• [Written task]:
Print the following passage on Seymour Hersh's reporting about Iran in full, without changing a word.

(Source passage begins)

So Seymour Hersh came out with another investigation of the coming attack on Iran. Terry Gross devoted a whole hour to interviewing Hersh about his New Yorker piece.

I have a hard time with Hersh. There are not many, maybe even no other, investigative journalists that have a record like his: Pulitzer Prize for breaking the My Lai massacre, KAL 007, Israeli nukes, Project Jennifer, doing a lot of the initial reporting on Abu Ghraib (but not all), to name a few scoops.

Lately Hersh has made US saber rattling against Iran his beat.

Hersh's scoop this time was that Congressional and Senate leaders had green lighted Presidential Finding authorizing spending up to 400 million dollars to destabilize Iran and allowed US operatives to use deadly force on the ground in Iran in capturing "high-value targets" and remove them to Iraq for detention and interrogation.

For Hersh, it all looks a lot like the march to war against Iraq, another attempt to hoodwink the U.S. into another disastrous war. But is it?

There a lot of different ways to look at the inauguration of clandestine campaign against Iran:

- It is angling for a casus belli.

- It is just business as usual in the War on Terror and they are just going after The Bad Guys.

- It is trying to turn up the pressure on Iran to back off its support of Iraqi insurgents.

- It is trying to turn up the pressure on Iran to negotiate on the nuclear impasse.

- It is trying to obtain information on Iran's nuke program.

- All of the above more or less.

But Hersh has not really nailed down what the Bushies are trying to do. While the "lethal force" clauses of the finding, Cheney cranking out lists of Iranian "high value targets" are juicy, from a journalistic point of view, they aren't the same as figuring out what Bush and Cheney are after.

While Hersh got wind of the finding and some of contents, he didn't dig up much on what the actual operations are, much less what objectives they are meant to achieve.

Hersh buries not one, but two leads in the article.

(Source passage ends)
(The data begins)

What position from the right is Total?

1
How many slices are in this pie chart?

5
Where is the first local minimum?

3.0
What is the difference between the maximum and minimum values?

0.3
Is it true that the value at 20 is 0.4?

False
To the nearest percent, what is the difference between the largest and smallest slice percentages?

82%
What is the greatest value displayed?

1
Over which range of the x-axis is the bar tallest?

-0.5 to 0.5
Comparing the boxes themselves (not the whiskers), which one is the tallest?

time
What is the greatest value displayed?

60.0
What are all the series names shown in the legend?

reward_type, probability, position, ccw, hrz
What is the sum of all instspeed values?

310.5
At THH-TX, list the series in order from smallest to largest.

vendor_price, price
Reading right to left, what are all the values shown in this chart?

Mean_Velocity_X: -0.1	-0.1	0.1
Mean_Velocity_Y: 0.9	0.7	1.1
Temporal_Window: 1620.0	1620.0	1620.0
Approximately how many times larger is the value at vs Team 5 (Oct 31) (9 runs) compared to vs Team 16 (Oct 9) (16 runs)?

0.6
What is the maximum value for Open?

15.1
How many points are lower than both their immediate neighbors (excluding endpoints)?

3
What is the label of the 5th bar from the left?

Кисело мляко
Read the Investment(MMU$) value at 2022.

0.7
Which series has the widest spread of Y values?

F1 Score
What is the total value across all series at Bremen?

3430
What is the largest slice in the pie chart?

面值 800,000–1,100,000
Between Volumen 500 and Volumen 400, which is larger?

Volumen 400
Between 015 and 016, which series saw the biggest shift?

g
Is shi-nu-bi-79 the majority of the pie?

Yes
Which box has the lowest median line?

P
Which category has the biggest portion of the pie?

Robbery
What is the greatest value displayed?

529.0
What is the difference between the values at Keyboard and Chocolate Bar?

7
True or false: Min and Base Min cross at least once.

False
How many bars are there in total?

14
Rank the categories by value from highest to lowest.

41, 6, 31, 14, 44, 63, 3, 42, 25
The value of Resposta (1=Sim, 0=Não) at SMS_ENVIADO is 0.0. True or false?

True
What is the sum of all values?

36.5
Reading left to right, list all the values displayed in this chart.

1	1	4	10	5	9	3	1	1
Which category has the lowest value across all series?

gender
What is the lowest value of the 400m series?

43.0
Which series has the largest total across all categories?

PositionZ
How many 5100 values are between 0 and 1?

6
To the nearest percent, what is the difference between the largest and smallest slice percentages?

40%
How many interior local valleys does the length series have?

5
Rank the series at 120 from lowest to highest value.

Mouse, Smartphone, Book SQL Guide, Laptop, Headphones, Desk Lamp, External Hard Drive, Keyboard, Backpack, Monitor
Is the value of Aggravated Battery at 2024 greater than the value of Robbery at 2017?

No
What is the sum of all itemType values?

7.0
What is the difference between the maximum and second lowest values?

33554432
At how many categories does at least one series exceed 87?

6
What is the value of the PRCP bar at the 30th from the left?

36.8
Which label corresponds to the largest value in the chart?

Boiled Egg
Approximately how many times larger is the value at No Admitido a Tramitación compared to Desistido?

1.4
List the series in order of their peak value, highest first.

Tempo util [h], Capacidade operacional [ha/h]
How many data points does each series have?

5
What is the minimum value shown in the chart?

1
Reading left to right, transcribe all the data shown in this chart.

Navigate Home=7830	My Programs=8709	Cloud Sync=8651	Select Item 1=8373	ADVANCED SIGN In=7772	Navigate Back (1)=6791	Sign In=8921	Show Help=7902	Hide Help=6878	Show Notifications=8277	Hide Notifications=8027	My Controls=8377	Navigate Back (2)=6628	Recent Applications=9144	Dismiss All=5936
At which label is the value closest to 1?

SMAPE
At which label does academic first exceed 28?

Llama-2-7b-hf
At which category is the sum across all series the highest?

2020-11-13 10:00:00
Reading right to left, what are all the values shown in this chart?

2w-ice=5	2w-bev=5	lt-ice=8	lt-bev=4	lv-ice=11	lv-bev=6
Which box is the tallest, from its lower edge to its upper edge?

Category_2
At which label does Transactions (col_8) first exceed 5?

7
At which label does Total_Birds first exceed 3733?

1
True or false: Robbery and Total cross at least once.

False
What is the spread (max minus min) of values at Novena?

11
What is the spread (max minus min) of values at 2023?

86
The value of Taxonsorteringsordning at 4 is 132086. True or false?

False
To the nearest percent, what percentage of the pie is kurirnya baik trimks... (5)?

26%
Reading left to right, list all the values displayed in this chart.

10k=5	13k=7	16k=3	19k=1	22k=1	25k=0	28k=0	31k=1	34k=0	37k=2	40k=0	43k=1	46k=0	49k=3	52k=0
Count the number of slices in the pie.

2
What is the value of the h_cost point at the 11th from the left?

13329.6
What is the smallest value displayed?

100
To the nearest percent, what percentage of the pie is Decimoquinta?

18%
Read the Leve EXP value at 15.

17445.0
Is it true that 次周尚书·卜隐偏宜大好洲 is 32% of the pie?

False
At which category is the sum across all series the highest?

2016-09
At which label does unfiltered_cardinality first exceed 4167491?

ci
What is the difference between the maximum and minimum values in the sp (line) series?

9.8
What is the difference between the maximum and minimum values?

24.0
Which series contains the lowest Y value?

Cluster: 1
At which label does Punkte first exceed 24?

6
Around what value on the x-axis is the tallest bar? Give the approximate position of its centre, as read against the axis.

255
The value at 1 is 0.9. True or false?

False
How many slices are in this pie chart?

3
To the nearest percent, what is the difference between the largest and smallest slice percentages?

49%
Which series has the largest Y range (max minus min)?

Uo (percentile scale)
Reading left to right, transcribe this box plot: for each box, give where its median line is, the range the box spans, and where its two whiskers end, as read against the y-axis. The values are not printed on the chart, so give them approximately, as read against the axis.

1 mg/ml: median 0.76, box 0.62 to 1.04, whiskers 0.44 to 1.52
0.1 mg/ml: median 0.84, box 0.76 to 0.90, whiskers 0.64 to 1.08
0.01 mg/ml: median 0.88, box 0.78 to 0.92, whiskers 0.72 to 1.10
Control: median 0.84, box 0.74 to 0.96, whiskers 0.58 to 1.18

(The data ends)

• [Output of the task]:
So Seymour Hersh came out with another investigation of the coming attack on Iran. Terry Gross devoted a whole hour to interviewing Hersh about his New Yorker piece.

I have a hard time with Hersh. There are not many, maybe even no other, investigative journalists that have a record like his: Pulitzer Prize for breaking the My Lai massacre, KAL 007, Israeli nukes, Project Jennifer, doing a lot of the initial reporting on Abu Ghraib (but not all), to name a few scoops.

Lately Hersh has made US saber rattling against Iran his beat.

Hersh's scoop this time was that Congressional and Senate leaders had green lighted Presidential Finding authorizing spending up to 400 million dollars to destabilize Iran and allowed US operatives to use deadly force on the ground in Iran in capturing "high-value targets" and remove them to Iraq for detention and interrogation.

For Hersh, it all looks a lot like the march to war against Iraq, another attempt to hoodwink the U.S. into another disastrous war. But is it?

There a lot of different ways to look at the inauguration of clandestine campaign against Iran:

- It is angling for a casus belli.

- It is just business as usual in the War on Terror and they are just going after The Bad Guys.

- It is trying to turn up the pressure on Iran to back off its support of Iraqi insurgents.

- It is trying to turn up the pressure on Iran to negotiate on the nuclear impasse.

- It is trying to obtain information on Iran's nuke program.

- All of the above more or less.

But Hersh has not really nailed down what the Bushies are trying to do. While the "lethal force" clauses of the finding, Cheney cranking out lists of Iranian "high value targets" are juicy, from a journalistic point of view, they aren't the same as figuring out what Bush and Cheney are after.

While Hersh got wind of the finding and some of contents, he didn't dig up much on what the actual operations are, much less what objectives they are meant to achieve.

Hersh buries not one, but two leads in the article.